** Opening Data segment block **

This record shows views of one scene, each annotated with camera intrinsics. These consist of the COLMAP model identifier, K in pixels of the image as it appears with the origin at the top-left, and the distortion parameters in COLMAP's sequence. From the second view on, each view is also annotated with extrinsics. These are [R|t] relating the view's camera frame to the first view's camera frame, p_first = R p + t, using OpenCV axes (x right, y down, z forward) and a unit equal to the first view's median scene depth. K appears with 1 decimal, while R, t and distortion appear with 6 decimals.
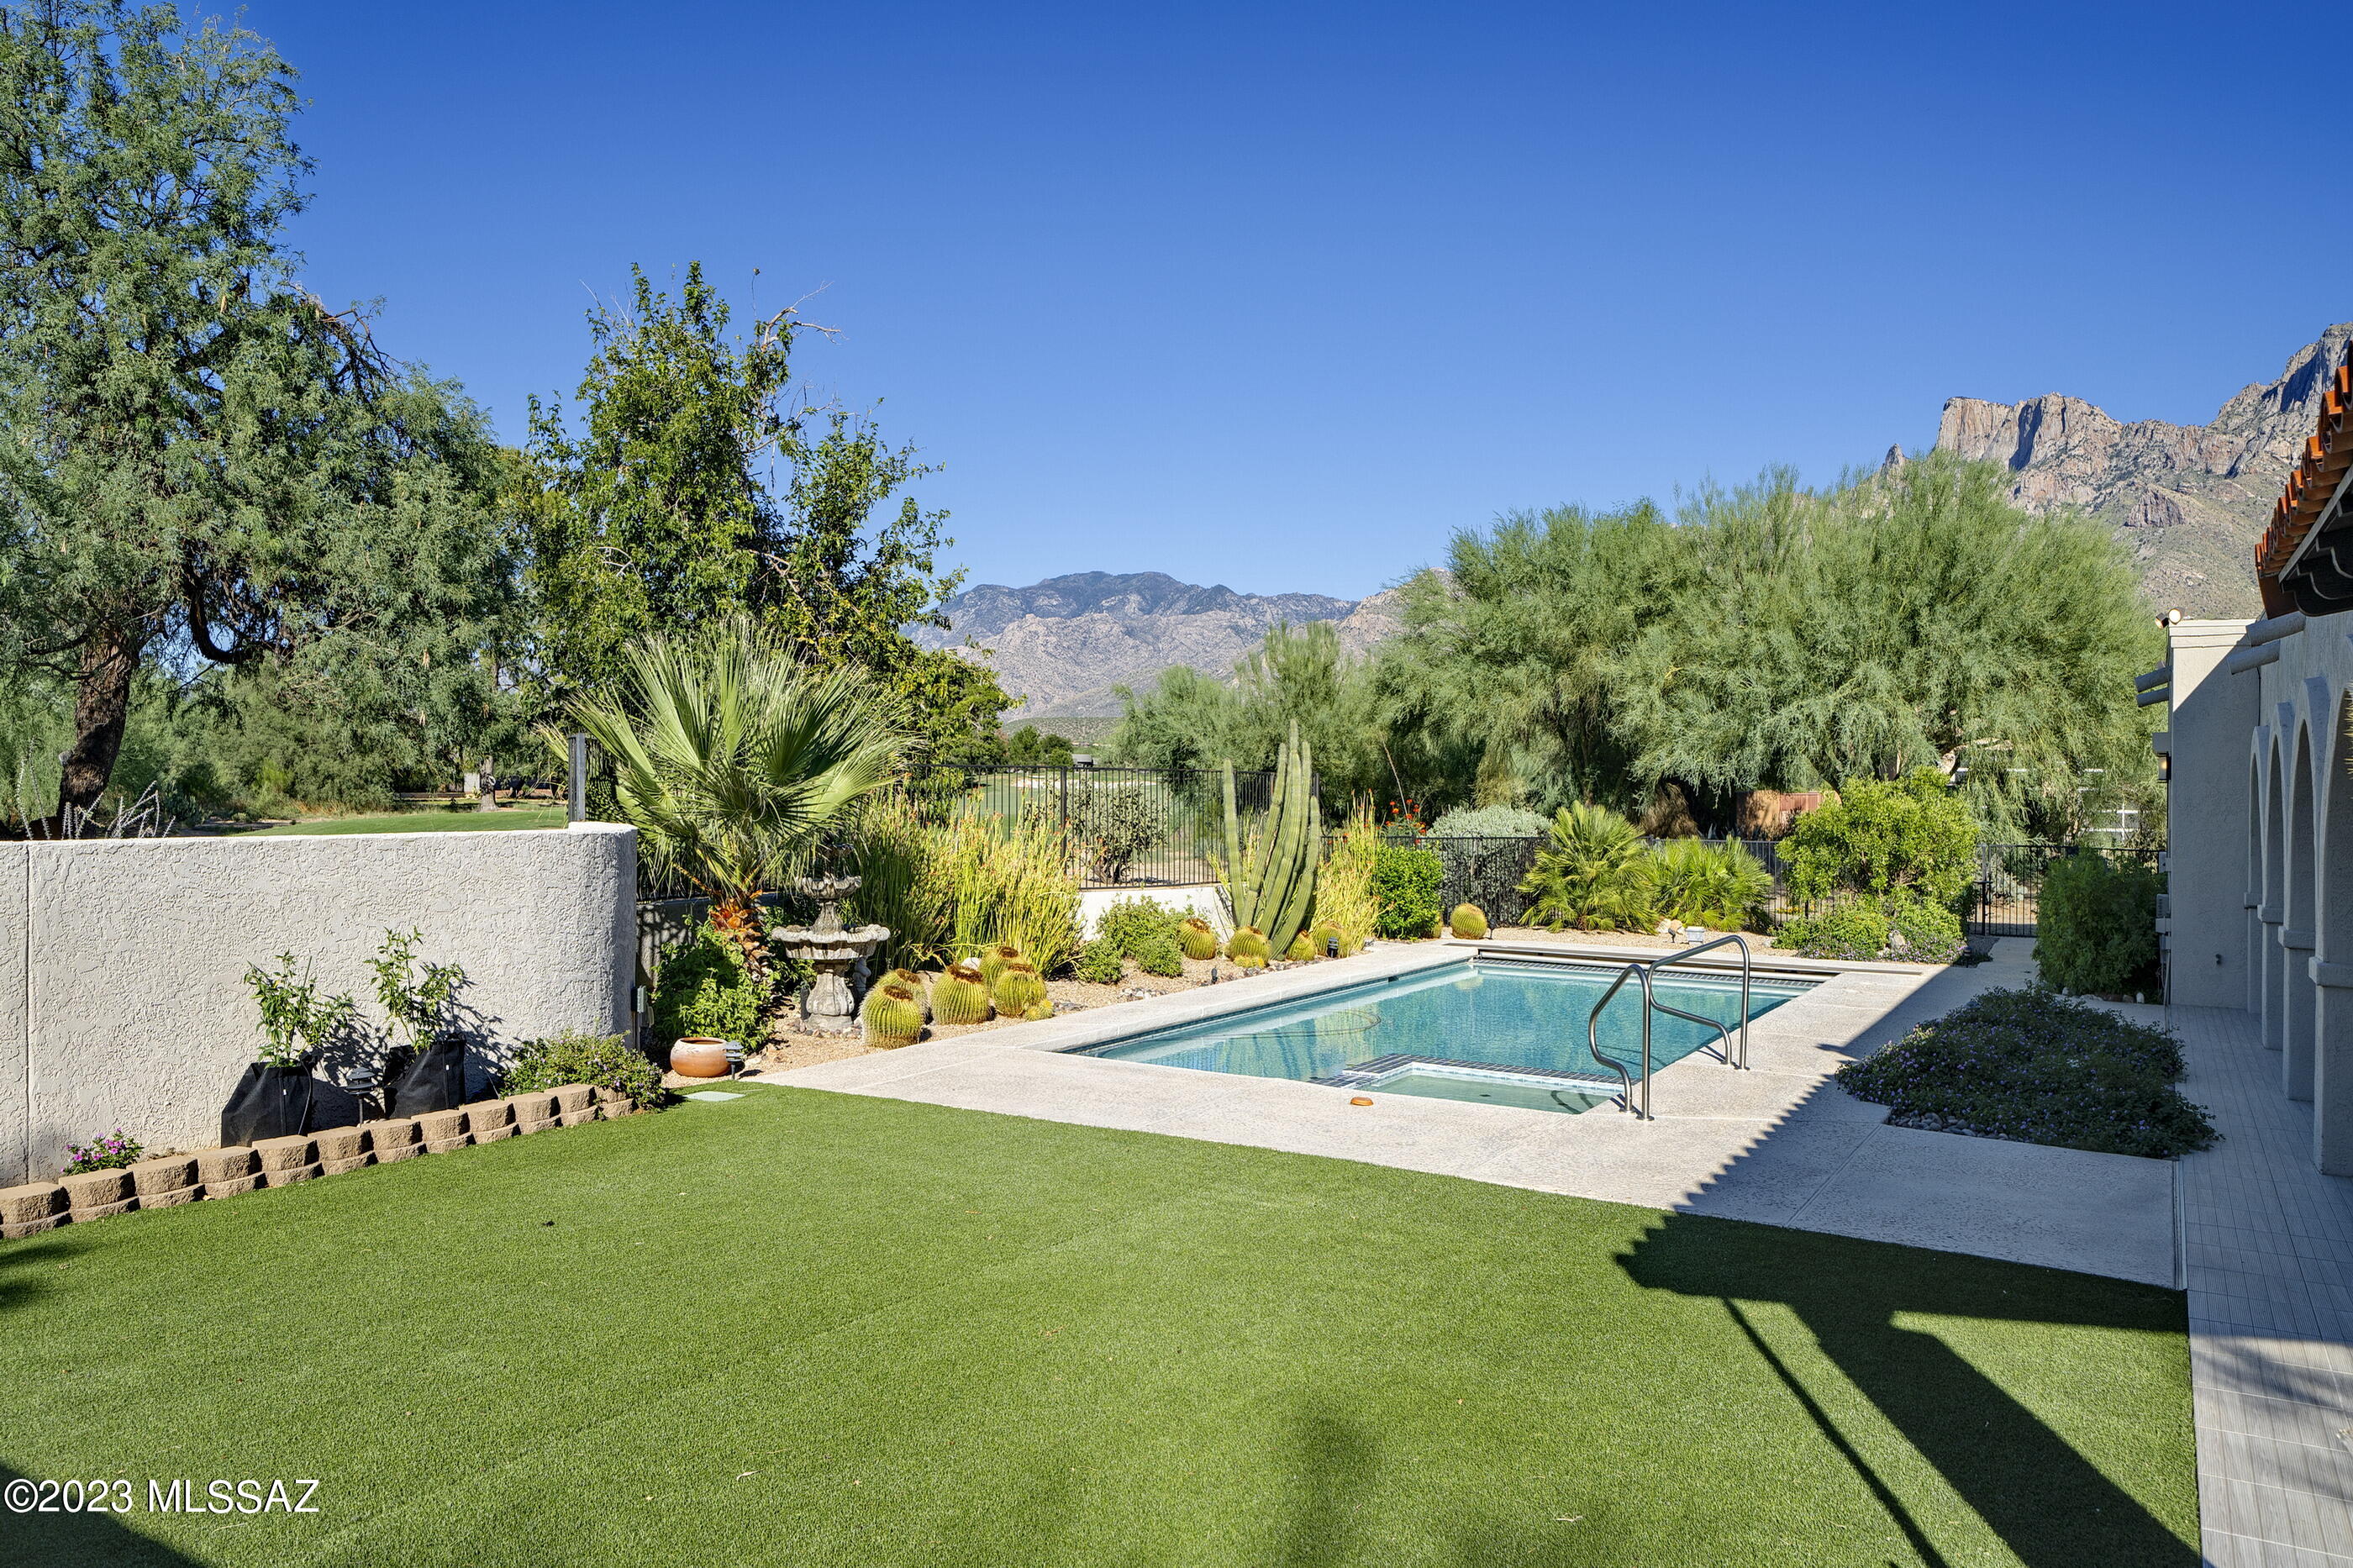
lens RADIAL K [[1638.1, 0, 1185.3], [0, 1638.1, 839.0], [0, 0, 1]] dist [0.001677, 0.005155]
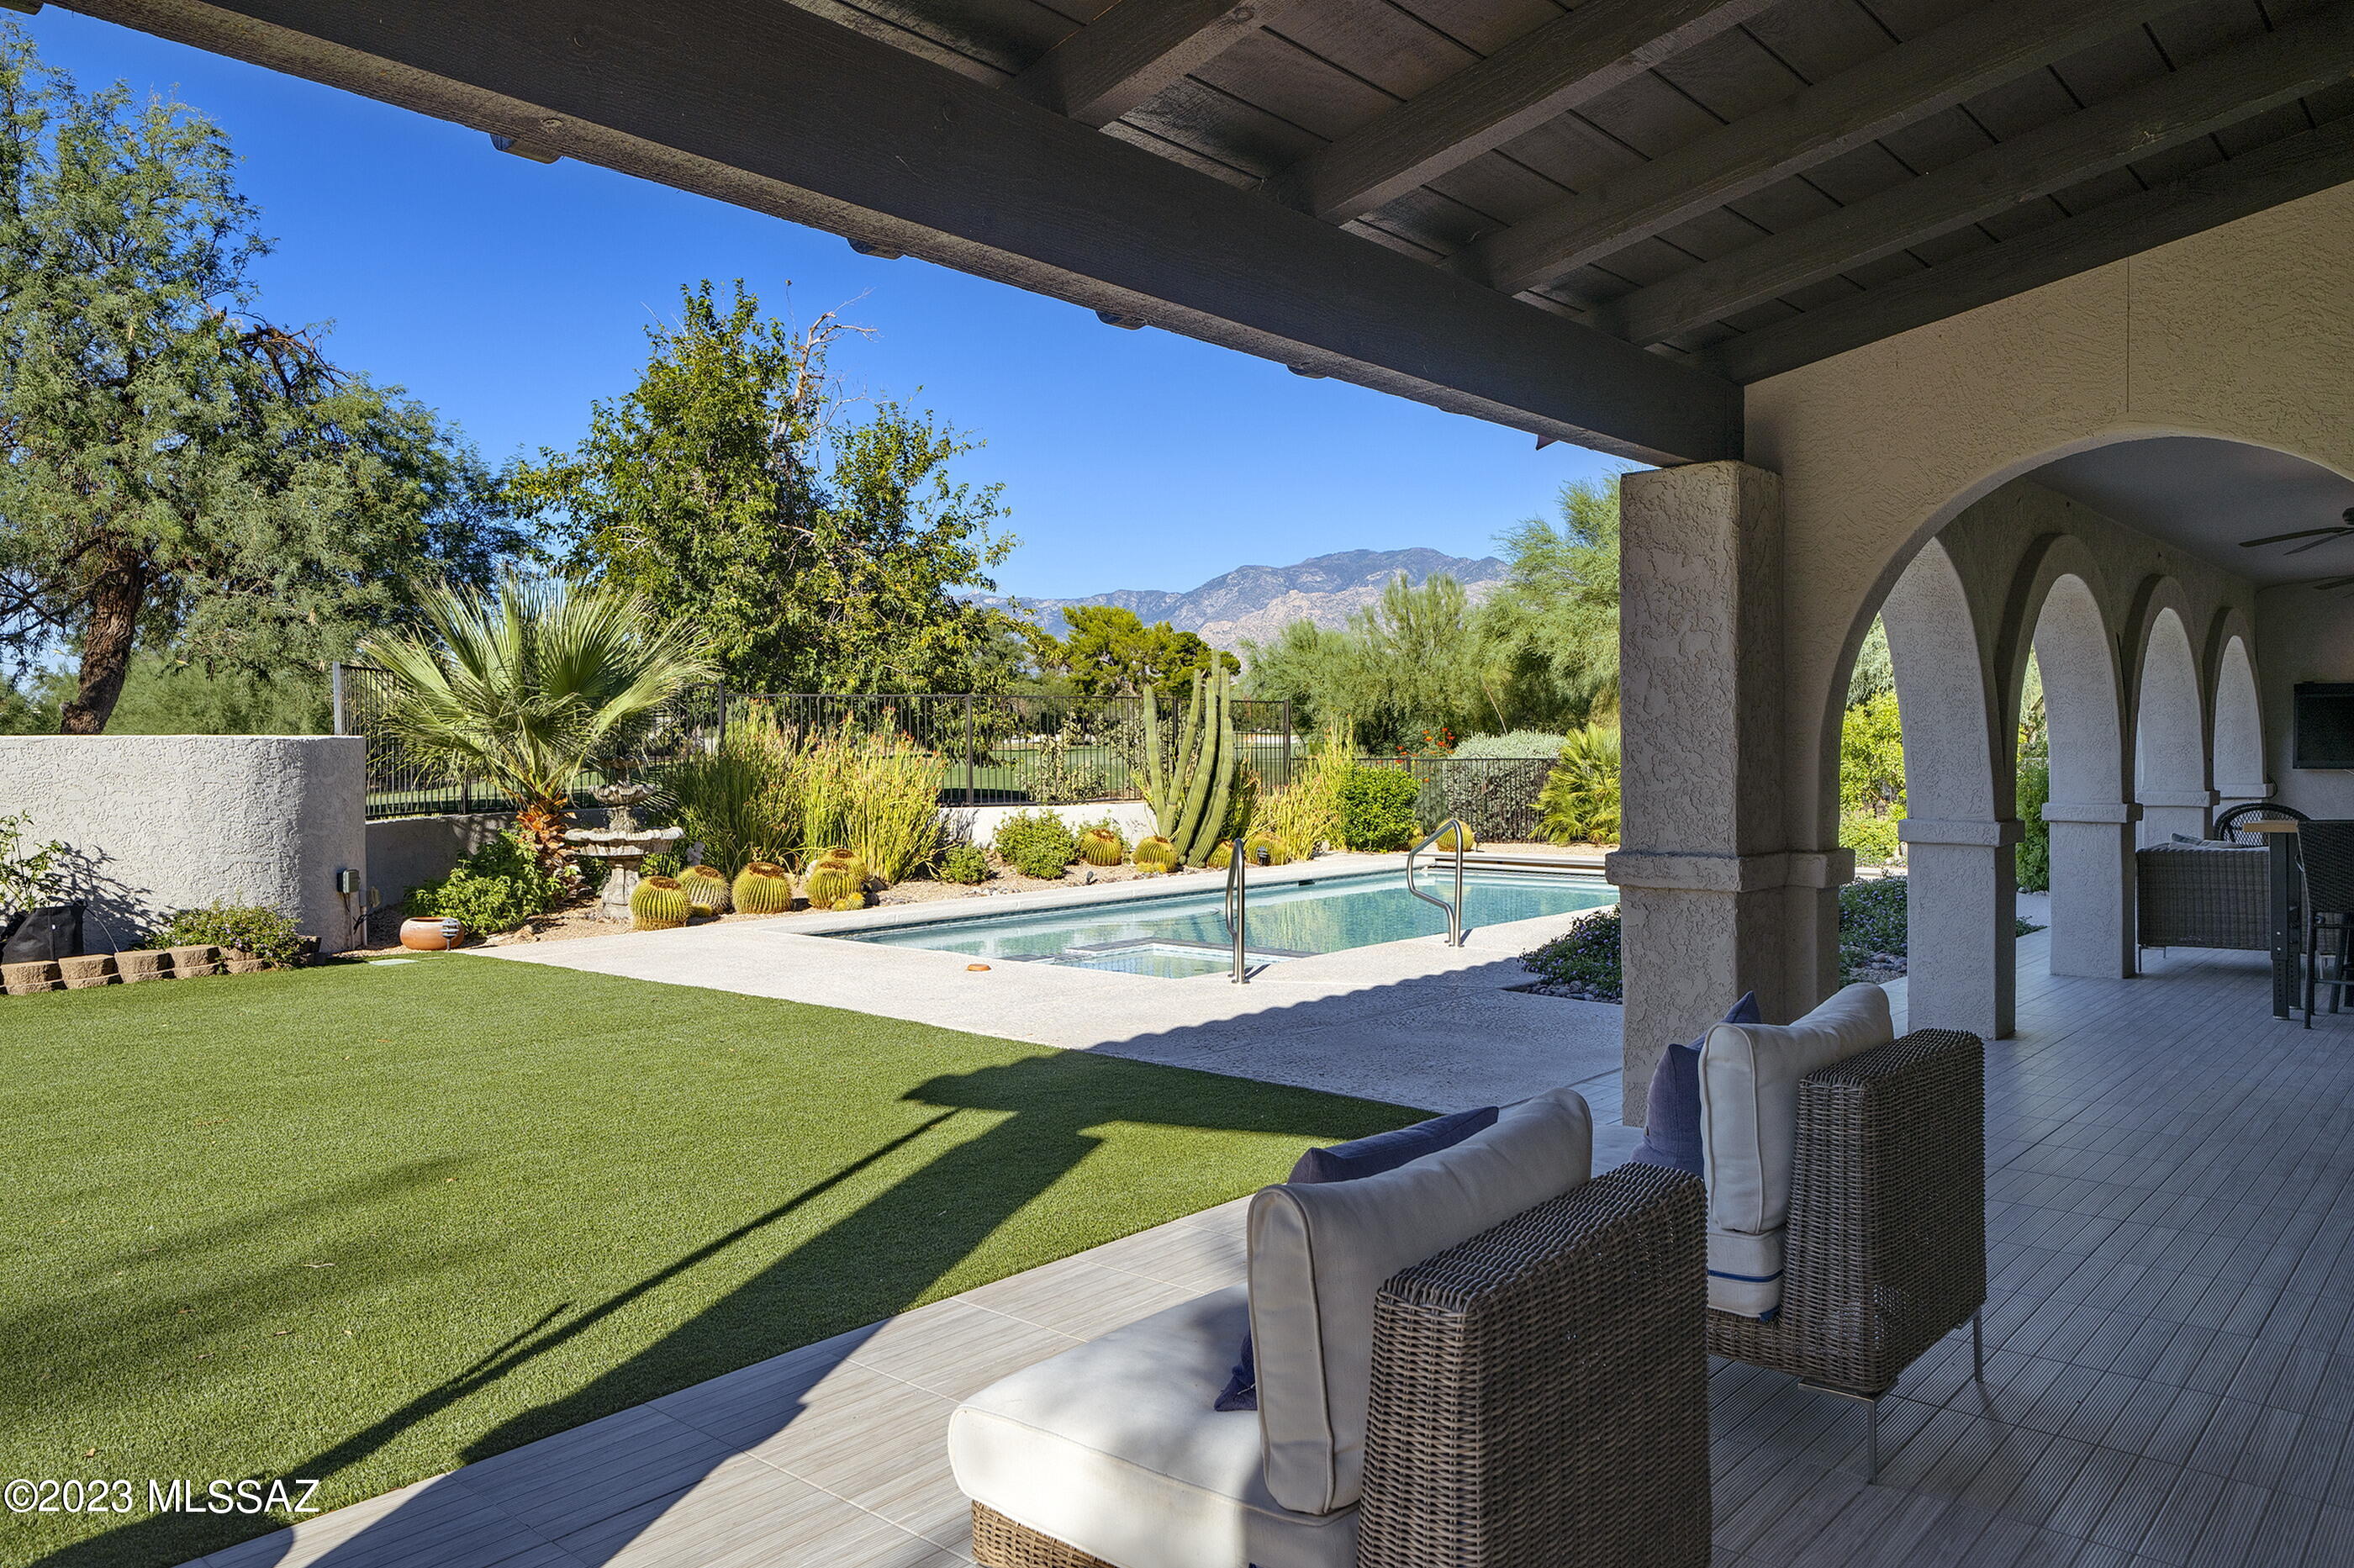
lens RADIAL K [[1477.8, 0, 1242.0], [0, 1477.8, 808.7], [0, 0, 1]] dist [0.021729, -0.005715]
pose [[0.984435, -0.025813, -0.173841, 0.274791], [0.027131, 0.999618, 0.005211, 0.031955], [0.173640, -0.009846, 0.984760, 0.030119]]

** Closing Data segment block **

Quote the lines above verbatim, omitting the pictures.

* **Written answer**:
This record shows views of one scene, each annotated with camera intrinsics. These consist of the COLMAP model identifier, K in pixels of the image as it appears with the origin at the top-left, and the distortion parameters in COLMAP's sequence. From the second view on, each view is also annotated with extrinsics. These are [R|t] relating the view's camera frame to the first view's camera frame, p_first = R p + t, using OpenCV axes (x right, y down, z forward) and a unit equal to the first view's median scene depth. K appears with 1 decimal, while R, t and distortion appear with 6 decimals.
lens RADIAL K [[1638.1, 0, 1185.3], [0, 1638.1, 839.0], [0, 0, 1]] dist [0.001677, 0.005155]
lens RADIAL K [[1477.8, 0, 1242.0], [0, 1477.8, 808.7], [0, 0, 1]] dist [0.021729, -0.005715]
pose [[0.984435, -0.025813, -0.173841, 0.274791], [0.027131, 0.999618, 0.005211, 0.031955], [0.173640, -0.009846, 0.984760, 0.030119]]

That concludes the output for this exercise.